Ikram Belmadani, Oumaima El Khettari, Pacôme Constant dit Beaufils, Richard Dufour, Benoit Favre
Automatic evaluation of medical open-ended question answering (OEQA) remains challenging due to the need for expert annotations. We evaluate whether large language models (LLMs) can act as judges of semantic equivalence in French medical OEQA, comparing closed-access, general-purpose, and biomedical domain-adapted models. Our results show that LLM-based judgments are strongly influenced by the model that generated the answer, with agreement varying substantially across generators. Domain-adapted and large general-purpose models achieve the highest alignment with expert annotations. We further show that lightweight adaptation of a compact model using supervised fine-tuning (SFT) and Group Relative Policy Optimization (GRPO) substantially improves performance and reduces generator sensitivity, even with limited data. Overall, our findings highlight the need for generator-aware evaluation and suggest that carefully adapted small models can support scalable evaluation in low-resource medical settings.
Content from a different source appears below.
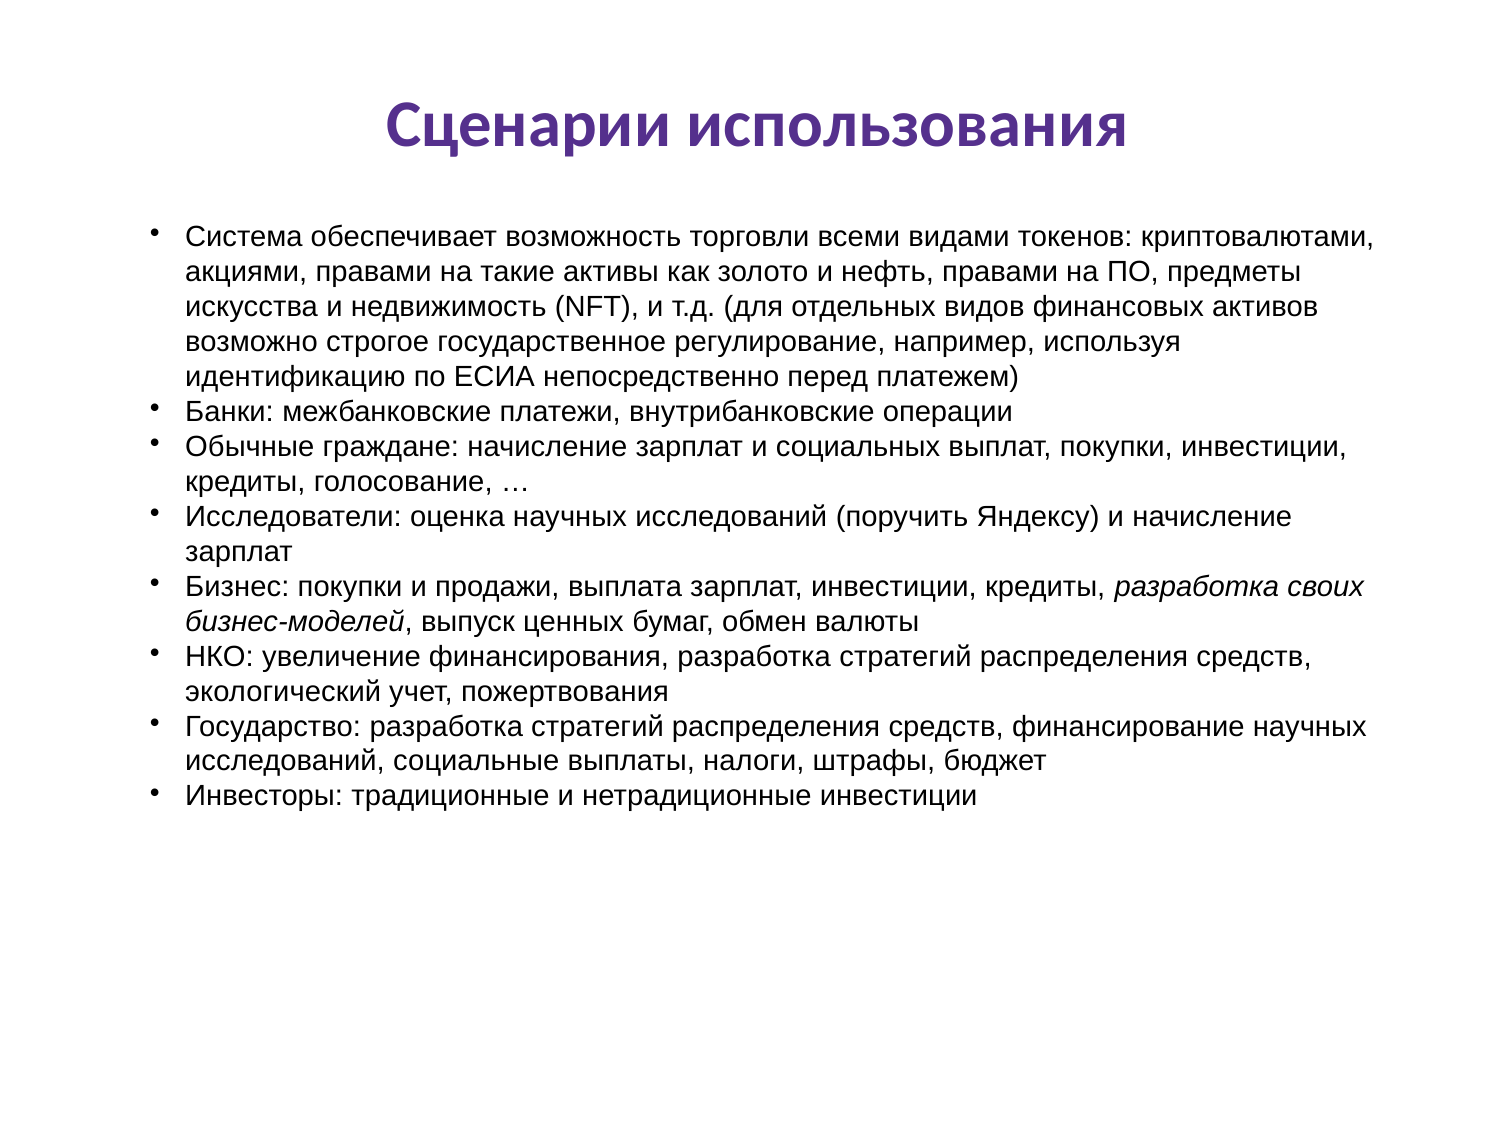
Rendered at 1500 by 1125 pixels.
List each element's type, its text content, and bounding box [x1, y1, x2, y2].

text_box Система обеспечивает возможность торговли всеми видами токенов: криптовалютами, акциями, правами на такие активы как золото и нефть, правами на ПО, предметы искусства и недвижимость (NFT), и т.д. (для отдельных видов финансовых активов возможно строгое государственное регулирование, например, используя идентификацию по ЕСИА непосредственно перед платежем) Банки: межбанковские платежи, внутрибанковские операции Обычные граждане: начисление зарплат и социальных выплат, покупки, инвестиции, кредиты, голосование, … Исследователи: оценка научных исследований (поручить Яндексу) и начисление зарплат Бизнес: покупки и продажи, выплата зарплат, инвестиции, кредиты, разработка своих бизнес-моделей, выпуск ценных бумаг, обмен валюты НКО: увеличение финансирования, разработка стратегий распределения средств, экологический учет, пожертвования Государство: разработка стратегий распределения средств, финансирование научных исследований, социальные выплаты, налоги, штрафы, бюджет Инвесторы: традиционные и нетрадиционные инвестиции [134, 209, 1410, 1053]
text_box Сценарии использования [120, 43, 1395, 196]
Ikram Belmadani, Oumaima El Khettari, Pacôme Constant dit Beaufils, Benoit Favre, Richard Dufour
Instruction tuning has become essential for adapting large language models (LLMs) to follow domain-specific prompts. Yet, in specialized fields such as medicine, the scarcity of high-quality French instruction data limits effective supervision. To address this gap, we introduce MedInjection-FR, a large-scale French biomedical instruction dataset comprising 571K instruction-response pairs drawn from three complementary sources: native, synthetic, and translated data. We design a controlled experimental framework to systematically assess how data provenance affects instruction tuning, using Qwen-4B-Instruct fine-tuned across seven configurations combining these sources. Results show that native data yield the strongest performance, while mixed setups, particularly native and translated, provide complementary benefits. Synthetic data alone remains less effective but contributes positively when balanced with native supervision. Evaluation on open-ended QA combines automatic metrics, LLM-as-a-judge assessment, and human expert review; although LLM-based judgments correlate best with human ratings, they show sensitivity to verbosity. These findings highlight that data authenticity and diversity jointly shape downstream adaptation and that heterogeneous supervision can mitigate the scarcity of native French medical instructions.